Concernant les causes de l'échec, Torres n'a pas voulu approfondir l'analyse, mais il l'a attribué à l'attente apparue sur le marché ces dernières semaines que le résultat de l'offre publique d'achat se situerait entre 30% et 50% et que BBVA allait lancer une deuxième offre publique d'achat, en espèces et avec un prix fixé par la Commission nationale des marchés de valeurs mobilières (CNMV). Une attente « infondée », selon Torres.

Il estime également que l'opinion contre l'avis de Sabadell, à laquelle le secteur du commerce de détail est plus perméable, avec 40% du capital, a pu influencer. Dans ce sens, il a déclaré que les petits investisseurs de Sabadell, avec leurs titres déposés chez BBVA, ont accepté l'offre à plus de 50%, même s'ils représentent un pourcentage minimum du capital total de la banque et que leur comportement ne s'est pas étendu au reste.

Il attribue également l'échec de l'offre publique d'achat au comportement des fonds indiciels, ceux dont l'investissement est basé sur la réplication du comportement des indices boursiers et qui lancent des offres publiques d'achat en fonction du résultat qu'ils pensent obtenir. BBVA envisageait d'accepter l'offre avec la moitié de ses titres, soit 10 % du capital total, mais elle l'a finalement fait dans une bien moindre mesure. La banque basque estime certes avoir bénéficié du soutien des grands fonds d'investissement, qui détiennent 30% de Sabadell, mais que cela n'a pas été suffisant.

Au contraire, dans les semaines qui ont précédé la fin de l'offre publique d'achat, BBVA affichait une acceptation comprise entre 60 et 70 %, qui s'est finalement maintenue à un peu plus de 25 %. Il a défendu qu'ils ont fourni cette information parce qu'elle était basée sur leurs projections, basées sur l'acceptation des actionnaires clients de BBVA, qui se sont « accélérées » ces derniers jours.

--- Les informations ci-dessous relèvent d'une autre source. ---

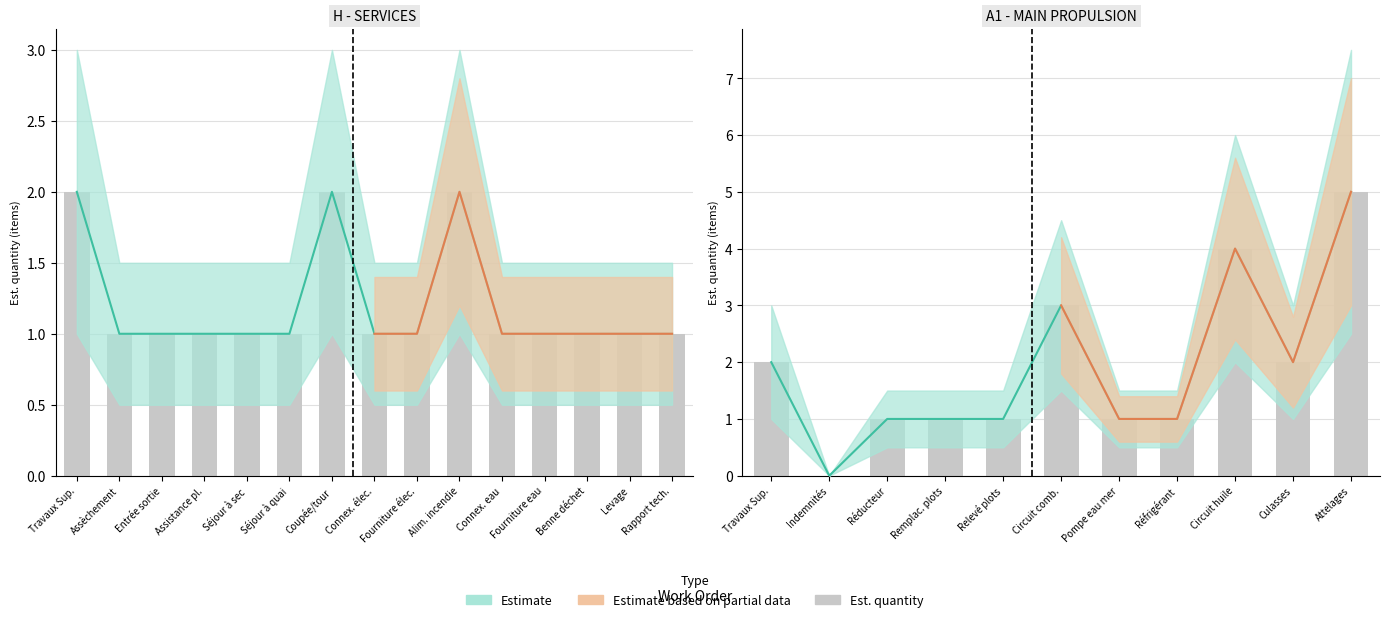

What is the change in value from Indemnités to Pompe eau mer?

+1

Pour le reste, Torres a travaillé dur pour défendre la feuille de route que la banque entreprend désormais seule, qui comprend le plan stratégique annoncé à la fin de l'été. Celle-ci promettait des versements aux actionnaires de 36 milliards jusqu'en 2028 et de 13 milliards à court terme. En guise de fer de lance, elle a annoncé qu'elle reprendrait le rachat d'actions pour 1 milliard d'euros que l'offre publique d'achat avait gelé, qu'elle en lancerait un nouveau de taille significative et qu'elle verserait un dividende en novembre.

Torres et Genç se sont déclarés pleinement engagés dans la réalisation de cette feuille de route. Ils ont nié planifier une ERE au sein de la banque, tout comme ils ont choisi de se concentrer sur la croissance organique et de cesser de jouer avec les autres opérations de l’entreprise. Ils ont également défendu l'expansion internationale de BBVA, avec le Mexique et la Turquie comme fers de lance, et ont nié que la logique de l'opération avec Sabadell était d'augmenter le poids du marché espagnol au sein de la banque.